Lo que sí sería viable y efectivo es reducir el nivel de apalancamiento de los bancos (es decir, requerir niveles de capital más altos en relación con sus activos) como propone la economista Anat Admati, de la Universidad de Stanford. Esta idea obviamente encuentra resistencia en los ejecutivos de los bancos, cuya compensación está atada al retorno sobre el capital. Cuanto menor capital, mayor es la garantía implícita del Gobierno, mayor el subsidio a los bancos y mayor su ROE. Niveles de capital más altos a su vez implican un menor ROE, pero también menos riesgo para los bancos y para la economía.

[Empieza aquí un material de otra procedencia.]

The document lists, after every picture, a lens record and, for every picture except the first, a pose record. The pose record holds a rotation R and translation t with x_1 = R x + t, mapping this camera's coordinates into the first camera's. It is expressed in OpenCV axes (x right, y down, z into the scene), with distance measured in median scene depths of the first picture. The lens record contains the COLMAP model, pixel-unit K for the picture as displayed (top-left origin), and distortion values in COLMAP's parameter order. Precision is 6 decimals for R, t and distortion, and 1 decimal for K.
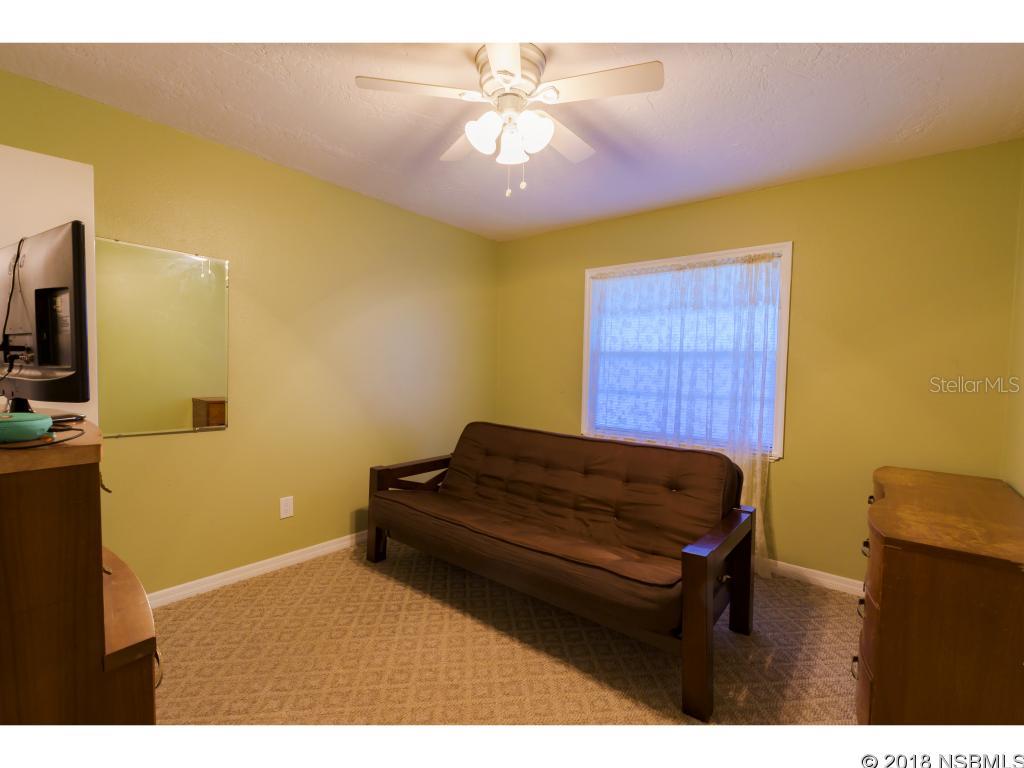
lens RADIAL K [[453.5, 0, 516.4], [0, 453.5, 388.6], [0, 0, 1]] dist [0.002276, 0.000235]
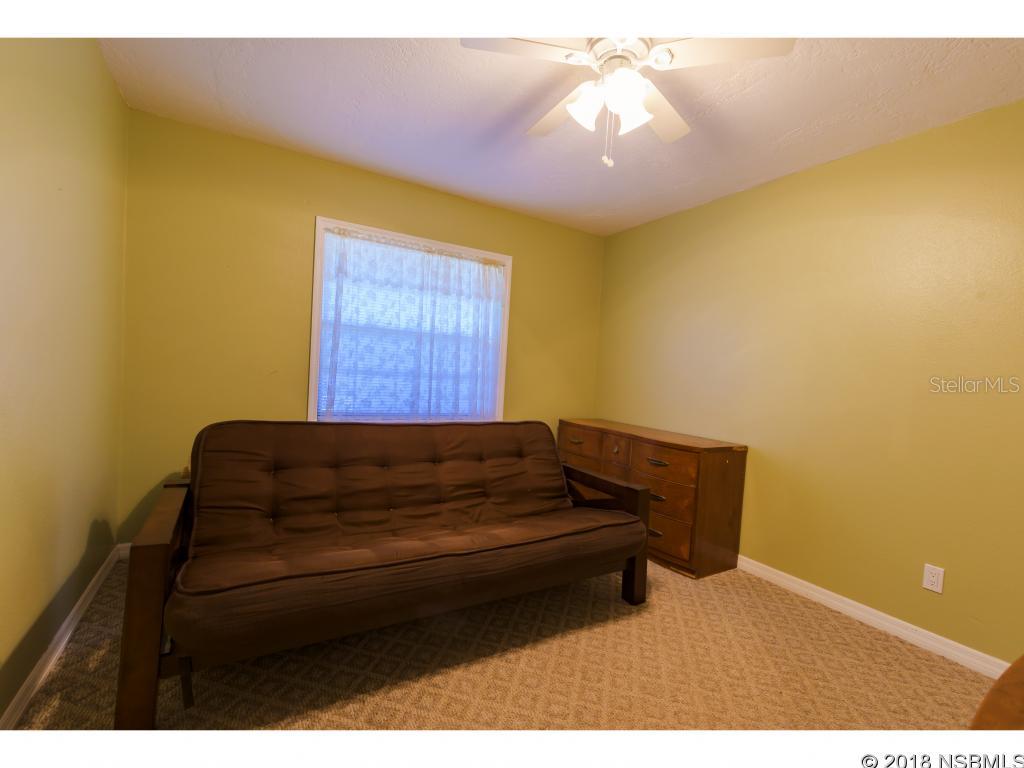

Las reflexiones precedentes sobre el sistema financiero son aplicables al mundo desarrollado. La problemática actual de los bancos argentinos (y de la economía argentina) plantea desafíos muy diferentes que exceden en mucho el espacio del que disponemos en este artículo. En cuanto a las ideas de Taleb, algunas sí son relevantes para nuestra realidad. Tratar de microgestionar la economía con controles de todo tipo y otorgar planes sociales que fomentan la dependencia y eliminan la iniciativa inevitablemente conducen a un sistema económico más frágil y vulnerable a una crisis. Da para pensar.

*PUBLICADO EN ÁMBITO FINANCIERO, MARTES 16 DE ABRIL DE 2013.